People are falling from the sky, courtesy of Sky Dive Dubai , and it’s an incredible day for it if you’re into that sort of thing. One plane comes in low over our heads, just as another takes off. We watch the parachutes float down as JBR disappears into the distance.
It’s windy today and there’s quite a swell. We hold on to our hats and our drinks and the boat bobs up and down. Past the Atlantis and on up the coast.
The fabulous Dubai skyline comes into view again. It really is the best place to take it in. This time we bypass the World Islands and drop anchor at Daria Island, just near the Bvlgari Hotel Yacht Club and Marina. It’s a perfectly protected spot and Jason makes a splash, jumping from the top deck, only slightly before the boys do.
The water is a little chilly to start with (it’s winter after all!) but certainly nice enough for a swim around. Jeanne and Damien swim into the beach, the rest of the time we splash around with the boys, all the time I’m aware of the picturesque back drop we have. Although I work in the shadow of the Burj Khalifa every day, it’s still hard to get used to the magnificence of such a view. I rather hope that I never get to the point where I can take this for granted.
Jason takes Harely for a swim into the beach as well while Jasper and I splash around a little more before hopping out and having a quick freshwater rinse at the aft of the boat. It feels like heaven as I dress, cool and refreshed, with a picnic spread awaiting us as a late lunch and the afternoon to while away with friends.
Jason & Harley return from the beach and I dry & dress the boys before making a selection from the spread and ascending to the top deck for lunch with a view.
It’s been a short stop today and our lunch is accompanied by a canal cruise and more great views of Dubai. It’s much better taking it all in at 5 knots, rather than 100km/hr along Sheikh Zayed Road.

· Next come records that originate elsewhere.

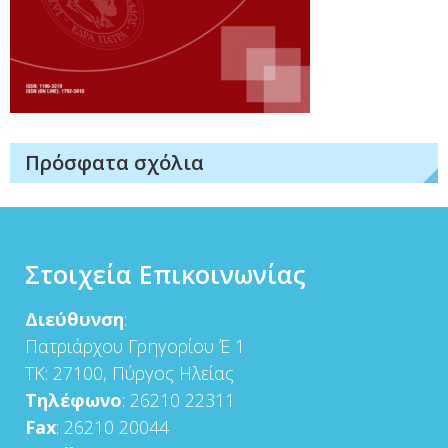
Πρόσφατα σχόλια
Στοιχεία Επικοινωνίας
Διεύθυνση
:
Πατριάρχου Γρηγορίου Έ 1
ΤΚ: 27100, Πύργος Ηλείας
Τηλέφωνο
: 26210 22311
Fax
: 26210 20044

I’m delighted to see the French (and English!) contingent enjoying a glass or two of Hardy’s Cabernet Shiraz (Australian) as the boat makes a slow turn to navigate our way back.
As we pass by the Burj Al Arab, with the sun setting, a lovely lull sets in.

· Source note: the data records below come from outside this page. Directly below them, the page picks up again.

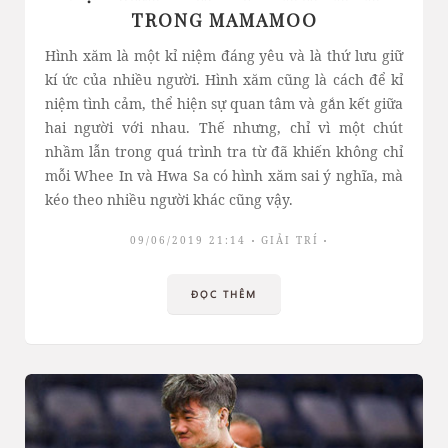
TRONG MAMAMOO
Hình xăm là một kỉ niệm đáng yêu và là thứ lưu giữ
kí ức của nhiều người. Hình xăm cũng là cách để kỉ
niệm tình cảm, thể hiện sự quan tâm và gắn kết giữa
hai người với nhau. Thế nhưng, chỉ vì một chút
nhầm lẫn trong quá trình tra từ đã khiến không chỉ
mỗi Whee In và Hwa Sa có hình xăm sai ý nghĩa, mà
kéo theo nhiều người khác cũng vậy.
09/06/2019 21:14
GIẢI TRÍ
ĐỌC THÊM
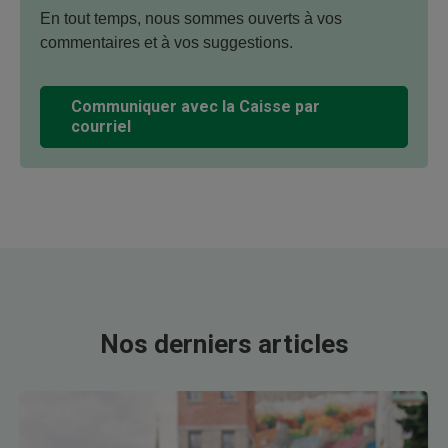
En tout temps, nous sommes ouverts à vos
commentaires et à vos suggestions.
Communiquer avec la Caisse par
courriel
Nos derniers articles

This lull is somewhat short lived, at least on my part, as Harley is feeling unwell on the rough waters and isn’t holding back in making sure everyone knows about it. It’s particularly windy today and it’s perhaps a combination of this and the movie in the cabin that has contributed to the sea sickness. He howls, ensuring that the moment of serenity and reflection in the face of the setting sun is short lived.
I take a moment to explain the difference between ‘normal sick’ and ‘sea sick’ and he’s almost better as we come into the calmer waters around The Palm and into the Marina.
We kick back again with enough time for another Tanqueray Rangpur (my new favorite) concoction and take in the marina lights as they begin to sparkle across the water in the dusk.
What a way to spend a winter’s afternoon and it’s certainly a farewell (for now at least) to remember.
Good To Know
The Penguin is a private boat moored at the Dubai Marina, however, there are a variety of options available for hiring boats and taking boat trips in Dubai if you’re not as lucky as we were today.
Charter boats are available, generally for larger groups (15+). They will generally charge for the boat, including the captain (and perhaps crew, depending on the size) for a block of time.
If you’re not quite up to hiring your own boat, there are many options for marina cruises. Try a traditional Dhow cruise with a Middle Eastern banquet and entertainment (Al Wasl is just one of the many operators https://www.alwasldhow.com/).
For something a little more upmarket, Batteaux Dubai run a very classy dinner cruise on the Dubai Creek with a night view of the old town and Diera.
Otherwise, the RTA ferry is a cheap and easy way to experience the delights of the Dubai coastline with transfers from the Dubai Marina to Al Ghubaiba (one way or return) https://www.dubai-ferry.com/.
Would I Return?
Yes. Undoubtedly, if I get the chance.